Плеханов не говорит, каким именно образом “развитие производительных сил и определяемые им взаимные отношения людей в общественно-экономическом процессе производства” могли бы нейтрализовать эффект австро-российской победы над Фридрихом Великим. Он не рассматривает и возможные последствия одного из предложенных им гипотетических исходов существования Франции без Наполеона: “Луи-Филипп сел бы на трон своих нежно любимых родственников не в 1830, а в 1820 г.”. Неужели это действительно не повлекло бы за собой никаких последствий, как подразумевает Плеханов?

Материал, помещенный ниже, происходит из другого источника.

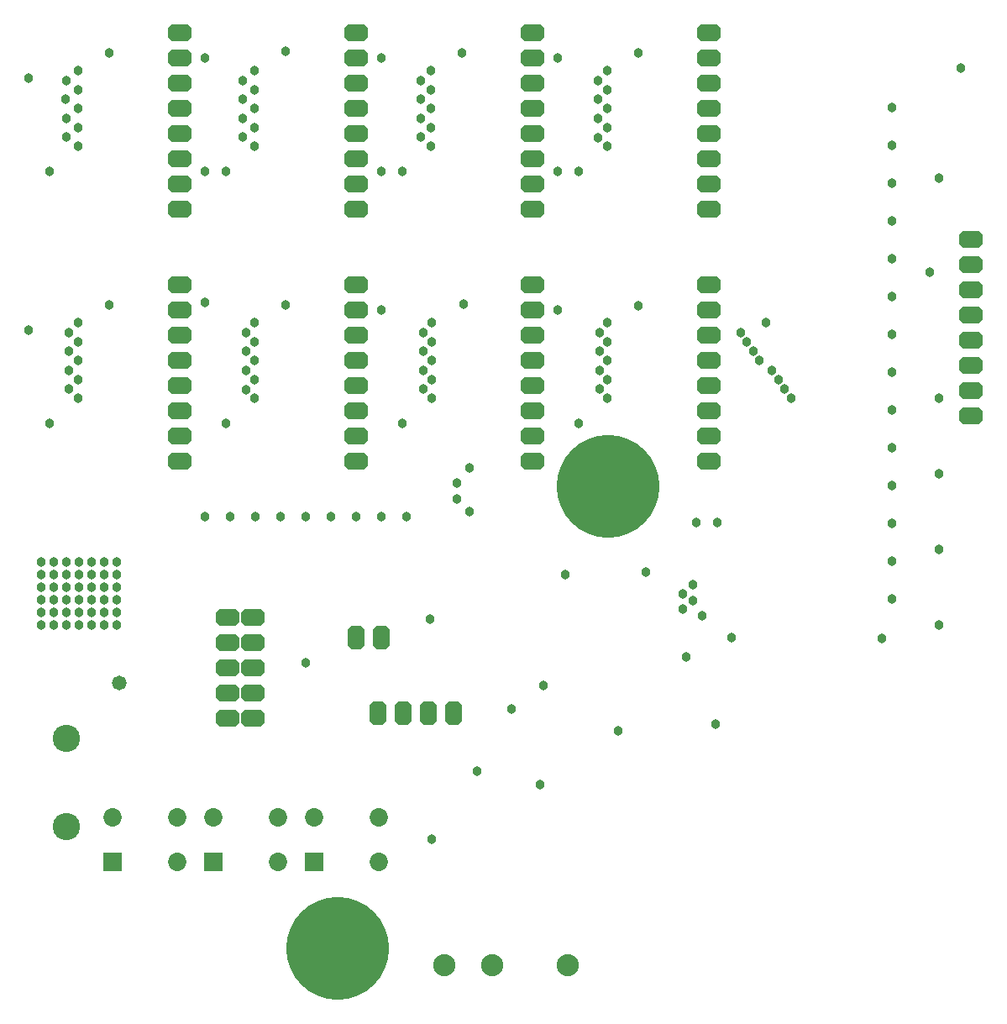
<source format=gbs>
%FSLAX25Y25*%
%MOIN*%
G70*
G01*
G75*
G04 Layer_Color=16711935*
%ADD10R,0.03937X0.04331*%
%ADD11R,0.33622X0.21063*%
%ADD12R,0.12047X0.03504*%
%ADD13R,0.05906X0.01598*%
%ADD14R,0.01598X0.05906*%
%ADD15R,0.05906X0.05118*%
%ADD16R,0.11024X0.03740*%
%ADD17R,0.05906X0.02362*%
%ADD18R,0.03347X0.05512*%
%ADD19R,0.04724X0.13780*%
%ADD20O,0.02165X0.05906*%
%ADD21R,0.02165X0.05906*%
%ADD22R,0.05118X0.04528*%
%ADD23R,0.03937X0.01378*%
%ADD24R,0.05512X0.03347*%
%ADD25R,0.05118X0.05906*%
%ADD26C,0.01000*%
%ADD27R,0.06496X0.06496*%
%ADD28C,0.06496*%
G04:AMPARAMS|DCode=29|XSize=60mil|YSize=85mil|CornerRadius=0mil|HoleSize=0mil|Usage=FLASHONLY|Rotation=90.000|XOffset=0mil|YOffset=0mil|HoleType=Round|Shape=Octagon|*
%AMOCTAGOND29*
4,1,8,-0.04250,-0.01500,-0.04250,0.01500,-0.02750,0.03000,0.02750,0.03000,0.04250,0.01500,0.04250,-0.01500,0.02750,-0.03000,-0.02750,-0.03000,-0.04250,-0.01500,0.0*
%
%ADD29OCTAGOND29*%

G04:AMPARAMS|DCode=30|XSize=60mil|YSize=85mil|CornerRadius=0mil|HoleSize=0mil|Usage=FLASHONLY|Rotation=180.000|XOffset=0mil|YOffset=0mil|HoleType=Round|Shape=Octagon|*
%AMOCTAGOND30*
4,1,8,0.01500,-0.04250,-0.01500,-0.04250,-0.03000,-0.02750,-0.03000,0.02750,-0.01500,0.04250,0.01500,0.04250,0.03000,0.02750,0.03000,-0.02750,0.01500,-0.04250,0.0*
%
%ADD30OCTAGOND30*%

%ADD31C,0.03000*%
%ADD32C,0.08000*%
%ADD33C,0.05000*%
%ADD34C,0.40000*%
%ADD35C,0.10000*%
%ADD36C,0.04000*%
%ADD37C,0.07937*%
%ADD38C,0.07500*%
%ADD39C,0.05500*%
%ADD40C,0.09000*%
%ADD41C,0.30000*%
%ADD42C,0.09500*%
%ADD43R,0.38000X0.34000*%
%ADD44C,0.06800*%
%ADD45C,0.00984*%
%ADD46C,0.00787*%
%ADD47C,0.00500*%
%ADD48C,0.00800*%
%ADD49C,0.00700*%
%ADD50R,0.04737X0.05131*%
%ADD51R,0.34422X0.21863*%
%ADD52R,0.12847X0.04304*%
%ADD53R,0.06706X0.02398*%
%ADD54R,0.02398X0.06706*%
%ADD55R,0.06706X0.05918*%
%ADD56R,0.11824X0.04540*%
%ADD57R,0.06706X0.03162*%
%ADD58R,0.04147X0.06312*%
%ADD59R,0.05524X0.14579*%
%ADD60O,0.02965X0.06706*%
%ADD61R,0.02965X0.06706*%
%ADD62R,0.05918X0.05328*%
%ADD63R,0.04737X0.02178*%
%ADD64R,0.06312X0.04147*%
%ADD65R,0.05918X0.06706*%
%ADD66R,0.07296X0.07296*%
%ADD67C,0.07296*%
G04:AMPARAMS|DCode=68|XSize=68mil|YSize=93mil|CornerRadius=0mil|HoleSize=0mil|Usage=FLASHONLY|Rotation=90.000|XOffset=0mil|YOffset=0mil|HoleType=Round|Shape=Octagon|*
%AMOCTAGOND68*
4,1,8,-0.04650,-0.01700,-0.04650,0.01700,-0.02950,0.03400,0.02950,0.03400,0.04650,0.01700,0.04650,-0.01700,0.02950,-0.03400,-0.02950,-0.03400,-0.04650,-0.01700,0.0*
%
%ADD68OCTAGOND68*%

G04:AMPARAMS|DCode=69|XSize=68mil|YSize=93mil|CornerRadius=0mil|HoleSize=0mil|Usage=FLASHONLY|Rotation=180.000|XOffset=0mil|YOffset=0mil|HoleType=Round|Shape=Octagon|*
%AMOCTAGOND69*
4,1,8,0.01700,-0.04650,-0.01700,-0.04650,-0.03400,-0.02950,-0.03400,0.02950,-0.01700,0.04650,0.01700,0.04650,0.03400,0.02950,0.03400,-0.02950,0.01700,-0.04650,0.0*
%
%ADD69OCTAGOND69*%

%ADD70C,0.03800*%
%ADD71C,0.08800*%
%ADD72C,0.05800*%
%ADD73C,0.40800*%
%ADD74C,0.10800*%
D66*
X223205Y161142D02*
D03*
X183205D02*
D03*
X143205D02*
D03*
D67*
X223205Y178858D02*
D03*
X248795D02*
D03*
Y161142D02*
D03*
X208795D02*
D03*
Y178858D02*
D03*
X183205D02*
D03*
X168795Y161142D02*
D03*
Y178858D02*
D03*
X143205D02*
D03*
D68*
X484000Y338000D02*
D03*
Y348000D02*
D03*
Y358000D02*
D03*
Y368000D02*
D03*
Y378000D02*
D03*
Y388000D02*
D03*
Y398000D02*
D03*
Y408000D02*
D03*
X199000Y218000D02*
D03*
Y228000D02*
D03*
Y238000D02*
D03*
Y248000D02*
D03*
Y258000D02*
D03*
X189000Y218000D02*
D03*
Y228000D02*
D03*
Y238000D02*
D03*
Y248000D02*
D03*
Y258000D02*
D03*
X170000Y490000D02*
D03*
Y480000D02*
D03*
Y470000D02*
D03*
Y460000D02*
D03*
Y450000D02*
D03*
Y440000D02*
D03*
Y430000D02*
D03*
Y420000D02*
D03*
X240000Y490000D02*
D03*
Y480000D02*
D03*
Y470000D02*
D03*
Y460000D02*
D03*
Y450000D02*
D03*
Y440000D02*
D03*
Y430000D02*
D03*
Y420000D02*
D03*
X310000Y490000D02*
D03*
Y480000D02*
D03*
Y470000D02*
D03*
Y460000D02*
D03*
Y450000D02*
D03*
Y440000D02*
D03*
Y430000D02*
D03*
Y420000D02*
D03*
X380000Y490000D02*
D03*
Y480000D02*
D03*
Y470000D02*
D03*
Y460000D02*
D03*
Y450000D02*
D03*
Y440000D02*
D03*
Y430000D02*
D03*
Y420000D02*
D03*
X170000Y390000D02*
D03*
Y380000D02*
D03*
Y370000D02*
D03*
Y360000D02*
D03*
Y350000D02*
D03*
Y340000D02*
D03*
Y330000D02*
D03*
Y320000D02*
D03*
X240000Y390000D02*
D03*
Y380000D02*
D03*
Y370000D02*
D03*
Y360000D02*
D03*
Y350000D02*
D03*
Y340000D02*
D03*
Y330000D02*
D03*
Y320000D02*
D03*
X310000Y390000D02*
D03*
Y380000D02*
D03*
Y370000D02*
D03*
Y360000D02*
D03*
Y350000D02*
D03*
Y340000D02*
D03*
Y330000D02*
D03*
Y320000D02*
D03*
X380000Y390000D02*
D03*
Y380000D02*
D03*
Y370000D02*
D03*
Y360000D02*
D03*
Y350000D02*
D03*
Y340000D02*
D03*
Y330000D02*
D03*
Y320000D02*
D03*
D69*
X248500Y220000D02*
D03*
X258500D02*
D03*
X268500D02*
D03*
X278500D02*
D03*
X240000Y250000D02*
D03*
X250000D02*
D03*
D70*
X336600Y348800D02*
D03*
X266700Y348700D02*
D03*
X196200Y348500D02*
D03*
X125900Y348800D02*
D03*
X335800Y448400D02*
D03*
X265600Y448700D02*
D03*
X195000Y463750D02*
D03*
Y448750D02*
D03*
X124957Y471250D02*
D03*
X124780Y456250D02*
D03*
X125000Y448750D02*
D03*
X260000Y298000D02*
D03*
X250000D02*
D03*
X240000D02*
D03*
X230000D02*
D03*
X220000D02*
D03*
X210000D02*
D03*
X200000D02*
D03*
X190000D02*
D03*
X180000D02*
D03*
X115000Y280000D02*
D03*
X120000D02*
D03*
X125000D02*
D03*
X130000D02*
D03*
X269321Y257500D02*
D03*
X355000Y276000D02*
D03*
X377138Y258862D02*
D03*
X220000Y240000D02*
D03*
X351811Y482189D02*
D03*
X281811D02*
D03*
X211811Y482689D02*
D03*
X141811Y482189D02*
D03*
X199721Y345000D02*
D03*
X141811Y382189D02*
D03*
X211811Y382311D02*
D03*
X282500Y382500D02*
D03*
X351811Y381811D02*
D03*
X280000Y311500D02*
D03*
X285000Y317500D02*
D03*
X280000Y305000D02*
D03*
X285000Y300000D02*
D03*
X270000Y367500D02*
D03*
X400000Y360000D02*
D03*
X392500Y371250D02*
D03*
X397500Y363750D02*
D03*
X405000Y356250D02*
D03*
X410000Y348750D02*
D03*
X402500Y375000D02*
D03*
X395000Y367500D02*
D03*
X407500Y352500D02*
D03*
X412500Y345000D02*
D03*
X335800Y471250D02*
D03*
X339721Y467500D02*
D03*
X335800Y463750D02*
D03*
X339721Y460000D02*
D03*
X335800Y456250D02*
D03*
X339721Y452500D02*
D03*
Y445000D02*
D03*
Y475000D02*
D03*
X265600Y471250D02*
D03*
X269721Y467500D02*
D03*
X265600Y463750D02*
D03*
X269721Y460000D02*
D03*
X265600Y456250D02*
D03*
X269721Y452500D02*
D03*
Y445000D02*
D03*
Y475000D02*
D03*
X195000Y471250D02*
D03*
X199721Y467500D02*
D03*
Y460000D02*
D03*
X195000Y456250D02*
D03*
X199721Y452500D02*
D03*
Y445000D02*
D03*
Y475000D02*
D03*
X129721Y467500D02*
D03*
X124720Y463750D02*
D03*
X129721Y460000D02*
D03*
Y452500D02*
D03*
Y445000D02*
D03*
Y475000D02*
D03*
X125900Y371250D02*
D03*
X129721Y367500D02*
D03*
X125900Y363750D02*
D03*
X129721Y360000D02*
D03*
X125900Y356250D02*
D03*
X129721Y352500D02*
D03*
Y345000D02*
D03*
Y375000D02*
D03*
X196200Y371250D02*
D03*
X199721Y367500D02*
D03*
X196200Y363750D02*
D03*
X199721Y360000D02*
D03*
X196200Y356250D02*
D03*
X199721Y352500D02*
D03*
Y375000D02*
D03*
X270000Y375000D02*
D03*
X339721Y375000D02*
D03*
X270000Y345000D02*
D03*
Y352500D02*
D03*
X266700Y356250D02*
D03*
X270000Y360000D02*
D03*
X266700Y363750D02*
D03*
Y371250D02*
D03*
X336600Y371250D02*
D03*
Y363750D02*
D03*
Y356250D02*
D03*
X339721Y345000D02*
D03*
Y352500D02*
D03*
Y360000D02*
D03*
Y367500D02*
D03*
X480000Y476000D02*
D03*
X471232Y432500D02*
D03*
X467500Y395000D02*
D03*
X471232Y345232D02*
D03*
Y315232D02*
D03*
Y285268D02*
D03*
Y255232D02*
D03*
X371000Y242500D02*
D03*
X373500Y264701D02*
D03*
Y271000D02*
D03*
X369500Y267500D02*
D03*
Y261500D02*
D03*
X374768Y295768D02*
D03*
X383232Y295768D02*
D03*
X382732Y215732D02*
D03*
X389000Y250000D02*
D03*
X270000Y170000D02*
D03*
X314268Y231268D02*
D03*
X323000Y275000D02*
D03*
X250000Y380000D02*
D03*
X320000D02*
D03*
X180000Y383000D02*
D03*
X110000Y372000D02*
D03*
Y472000D02*
D03*
X180000Y480000D02*
D03*
X320000D02*
D03*
X250000D02*
D03*
X118189Y435189D02*
D03*
X188189D02*
D03*
X258189D02*
D03*
X328189D02*
D03*
Y335189D02*
D03*
X258189D02*
D03*
X188189D02*
D03*
X118189D02*
D03*
X180000Y435000D02*
D03*
X250000D02*
D03*
X320000D02*
D03*
X344000Y213000D02*
D03*
X288000Y197000D02*
D03*
X301740Y221740D02*
D03*
X312937Y191937D02*
D03*
X448700Y249900D02*
D03*
X452600Y265400D02*
D03*
Y280400D02*
D03*
Y295400D02*
D03*
Y310400D02*
D03*
Y325400D02*
D03*
Y340400D02*
D03*
Y355400D02*
D03*
Y370400D02*
D03*
Y385400D02*
D03*
Y400400D02*
D03*
Y415400D02*
D03*
Y430400D02*
D03*
Y445400D02*
D03*
Y460400D02*
D03*
X115000Y255000D02*
D03*
Y260000D02*
D03*
Y265000D02*
D03*
Y270000D02*
D03*
Y275000D02*
D03*
X120000Y255000D02*
D03*
X125000D02*
D03*
X130000D02*
D03*
X135000D02*
D03*
X140000D02*
D03*
Y260000D02*
D03*
X135000D02*
D03*
X130000D02*
D03*
X125000D02*
D03*
X120000D02*
D03*
Y265000D02*
D03*
X135000Y280000D02*
D03*
X140000D02*
D03*
X145000D02*
D03*
Y275000D02*
D03*
X140000D02*
D03*
X135000D02*
D03*
X130000D02*
D03*
X125000D02*
D03*
X120000D02*
D03*
Y270000D02*
D03*
X125000D02*
D03*
X130000D02*
D03*
X135000D02*
D03*
X140000D02*
D03*
X145000D02*
D03*
Y265000D02*
D03*
X140000D02*
D03*
X135000D02*
D03*
X130000D02*
D03*
X125000D02*
D03*
X145000Y260000D02*
D03*
Y255000D02*
D03*
D71*
X294000Y120000D02*
D03*
X275000D02*
D03*
X324000D02*
D03*
D72*
X146000Y232000D02*
D03*
D73*
X232600Y126900D02*
D03*
X340000Y310000D02*
D03*
D74*
X125000Y210000D02*
D03*
Y175000D02*
D03*
M02*

</source>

Однако, как только марксистов начали одолевать сомнения, прорыв в иной сфере науки предоставил им новый жизненно необходимый инструмент обоснования их модели общественных сдвигов. Дарвиновское революционное заявление о теории естественного отбора было тотчас использовано Энгельсом в качестве новейшего доказательства теории классового конфликта[69] – хотя незадолго до этого то же самое сказали и теоретики расового конфликта, которые неправильно истолковали и исказили сложное (и порой противоречивое) послание Дарвина. Писатели вроде Томаса Генри Гексли и Эрнста Геккеля взяли более ранние расовые теории Гобино и модернизировали их, использовав упрощенную модель естественного отбора, в которой конкуренция между отдельными организмами превратилась в грубое соперничество рас. На рубеже веков такие воззрения стали весьма типичны для большей части политических дебатов. В отсутствие какой-либо партийно-политической дисциплины, которая в некотором роде сдерживала социалистическое интеллектуальное развитие, “социальный дарвинизм” быстро начал принимать различные формы, выливаясь в псевдонаучные рассуждения теоретиков евгеники, самоуверенный империализм английского историка Эдуарда Фримена, веймарский пессимизм Шпенглера и в итоге, конечно же, в жестокие, антисемитские фантазии Гитлера, объединившие расизм и социализм в самую взрывоопасную идеологию двадцатого века. Но все эти теории объединял детерминистический (а в некоторых случаях и апокалиптический) вектор, а также безразличие к концепции свободы воли человека. Учитывая явное совпадение учений Маркса и Дарвина – пускай их интеллектуальные основы и были в высшей степени различны, – не стоит удивляться, что при жизни мыслителей и после их смерти столь широко распространилось представление о возможности существования детерминистических законов истории.